Furthermore, a guilty plea can only be challenged on appeal if it was not knowingly, voluntarily, and intelligibly entered. Lesko v. Lehman, 925 F.2d 1527, 1537 (3rd Cir. 1991). In this regard, a habeas petitioner faces a substantial burden in challenging the intelligent and voluntary nature of his or her plea where a traditional colloquy has been conducted in open court. Id.
Petitioner has failed to raise any ground to challenge the knowing, voluntary, and intelligible nature of his plea. And in light of the colloquy conducted at the change of plea and sentencing hearing on May 19, 2004, it is clear that petitioner voluntarily entered his guilty plea with a full and competent understanding of his rights and the consequences of his decision. As a result, there were no viable grounds upon which to appeal. Without any grounds for appeal, the ineffective assistance claim fails.
It follows that petitioner's first motion to vacate, set aside, or correct sentence pursuant to 28 U.S.C. § 2255 fails to raise any basis warranting further proceedings in support of the relief he seeks and must be denied as a matter of law.

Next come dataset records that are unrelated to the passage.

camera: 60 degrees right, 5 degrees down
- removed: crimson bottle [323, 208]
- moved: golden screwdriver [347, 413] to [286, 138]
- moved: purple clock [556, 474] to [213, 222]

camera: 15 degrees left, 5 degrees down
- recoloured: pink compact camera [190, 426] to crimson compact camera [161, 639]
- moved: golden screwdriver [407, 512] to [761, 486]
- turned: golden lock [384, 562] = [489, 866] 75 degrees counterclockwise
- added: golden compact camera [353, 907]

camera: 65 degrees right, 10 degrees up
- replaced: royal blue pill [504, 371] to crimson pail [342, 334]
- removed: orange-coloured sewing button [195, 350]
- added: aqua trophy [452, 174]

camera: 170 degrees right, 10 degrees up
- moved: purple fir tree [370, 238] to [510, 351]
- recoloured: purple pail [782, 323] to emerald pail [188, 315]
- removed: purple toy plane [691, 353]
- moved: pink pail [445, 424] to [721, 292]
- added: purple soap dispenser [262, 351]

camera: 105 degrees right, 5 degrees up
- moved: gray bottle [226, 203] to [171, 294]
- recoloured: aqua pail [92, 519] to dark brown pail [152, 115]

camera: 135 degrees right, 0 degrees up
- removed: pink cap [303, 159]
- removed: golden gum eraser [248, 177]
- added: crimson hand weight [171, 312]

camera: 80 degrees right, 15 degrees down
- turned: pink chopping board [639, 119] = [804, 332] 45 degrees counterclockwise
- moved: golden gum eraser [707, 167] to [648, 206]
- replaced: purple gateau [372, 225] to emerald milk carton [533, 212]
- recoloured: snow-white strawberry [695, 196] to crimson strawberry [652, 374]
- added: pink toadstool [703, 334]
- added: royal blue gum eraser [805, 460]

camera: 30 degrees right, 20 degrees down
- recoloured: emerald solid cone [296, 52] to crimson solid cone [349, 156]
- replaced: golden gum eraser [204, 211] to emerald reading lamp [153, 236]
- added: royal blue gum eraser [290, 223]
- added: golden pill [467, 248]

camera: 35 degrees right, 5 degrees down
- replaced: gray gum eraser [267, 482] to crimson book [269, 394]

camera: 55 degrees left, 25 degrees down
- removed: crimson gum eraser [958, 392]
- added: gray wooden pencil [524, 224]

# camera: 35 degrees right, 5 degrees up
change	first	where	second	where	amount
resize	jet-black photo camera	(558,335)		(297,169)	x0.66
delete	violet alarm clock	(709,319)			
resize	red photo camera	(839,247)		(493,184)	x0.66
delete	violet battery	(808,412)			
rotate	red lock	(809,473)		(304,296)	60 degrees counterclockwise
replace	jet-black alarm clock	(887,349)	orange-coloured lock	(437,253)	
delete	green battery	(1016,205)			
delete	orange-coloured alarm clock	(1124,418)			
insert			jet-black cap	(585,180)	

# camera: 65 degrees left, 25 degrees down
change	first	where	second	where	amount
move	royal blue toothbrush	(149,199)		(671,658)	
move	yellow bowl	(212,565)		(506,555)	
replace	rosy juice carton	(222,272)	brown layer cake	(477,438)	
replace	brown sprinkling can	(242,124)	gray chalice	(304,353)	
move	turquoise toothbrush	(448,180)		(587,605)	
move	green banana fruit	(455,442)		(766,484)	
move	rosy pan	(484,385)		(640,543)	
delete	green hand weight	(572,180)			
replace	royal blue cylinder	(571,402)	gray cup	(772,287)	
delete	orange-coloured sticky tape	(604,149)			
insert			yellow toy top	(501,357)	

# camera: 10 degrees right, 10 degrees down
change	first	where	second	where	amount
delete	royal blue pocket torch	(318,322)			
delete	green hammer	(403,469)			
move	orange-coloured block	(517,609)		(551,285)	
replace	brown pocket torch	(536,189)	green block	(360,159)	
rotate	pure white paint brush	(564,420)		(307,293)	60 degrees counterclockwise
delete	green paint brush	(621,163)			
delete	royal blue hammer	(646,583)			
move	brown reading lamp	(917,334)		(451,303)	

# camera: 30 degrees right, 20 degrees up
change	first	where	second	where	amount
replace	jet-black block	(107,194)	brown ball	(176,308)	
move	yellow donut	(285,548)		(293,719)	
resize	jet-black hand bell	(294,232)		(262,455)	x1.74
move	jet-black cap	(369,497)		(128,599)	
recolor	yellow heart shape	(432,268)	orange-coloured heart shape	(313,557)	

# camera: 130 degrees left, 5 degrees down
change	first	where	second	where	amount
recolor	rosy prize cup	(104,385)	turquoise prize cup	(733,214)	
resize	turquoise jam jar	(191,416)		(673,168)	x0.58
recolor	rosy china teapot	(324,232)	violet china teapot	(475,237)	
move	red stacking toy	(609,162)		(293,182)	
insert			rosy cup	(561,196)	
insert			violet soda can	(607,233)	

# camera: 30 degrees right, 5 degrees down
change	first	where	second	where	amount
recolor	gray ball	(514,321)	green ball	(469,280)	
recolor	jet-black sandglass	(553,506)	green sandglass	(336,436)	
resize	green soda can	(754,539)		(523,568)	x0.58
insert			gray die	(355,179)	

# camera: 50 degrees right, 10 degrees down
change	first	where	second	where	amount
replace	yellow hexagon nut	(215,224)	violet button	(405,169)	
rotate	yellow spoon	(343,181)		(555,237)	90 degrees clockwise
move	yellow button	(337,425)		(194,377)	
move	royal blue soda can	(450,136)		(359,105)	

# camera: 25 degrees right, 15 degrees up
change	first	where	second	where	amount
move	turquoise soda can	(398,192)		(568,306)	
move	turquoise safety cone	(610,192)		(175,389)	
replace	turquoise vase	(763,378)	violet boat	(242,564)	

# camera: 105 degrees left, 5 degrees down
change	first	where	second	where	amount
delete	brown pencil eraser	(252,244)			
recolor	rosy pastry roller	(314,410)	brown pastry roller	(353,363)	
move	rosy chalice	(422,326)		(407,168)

Local Appellate Rule 22 of the United States Court of Appeals for the Third Circuit directs that when a final order denying a motion under § 2255 is entered a determination of whether a certificate of appealability should issue also must be made. The issuance of a certificate of appealability is "the primary means of separating meritorious from frivolous appeals." Barefoot v. Estelle, 463 U.S. 880, 893 (1983) (setting forth standards for certificate of probable cause). Congress has now mandated that "a certificate of appealability may issue ... only if the applicant has made a substantial showing of a denial of a constitutional right." 28 U.S.C. § 2253(c)(2). As the foregoing makes clear, petitioner's § 2255 motion does not identify any basis which can support a substantial showing that a denial of a constitutional or federal right adversely affected his sentence. See Santana v. United States, 98 F.3d 752, 757 (3d Cir. 1996) (discussing standards governing certificates of appealability). Accordingly, the incorporated request for a certificate of appealability also be, and the same hereby, is denied.
In light of the above, petitioner's first motion to vacate, set aside or correct sentence will be denied. An appropriate order will follow.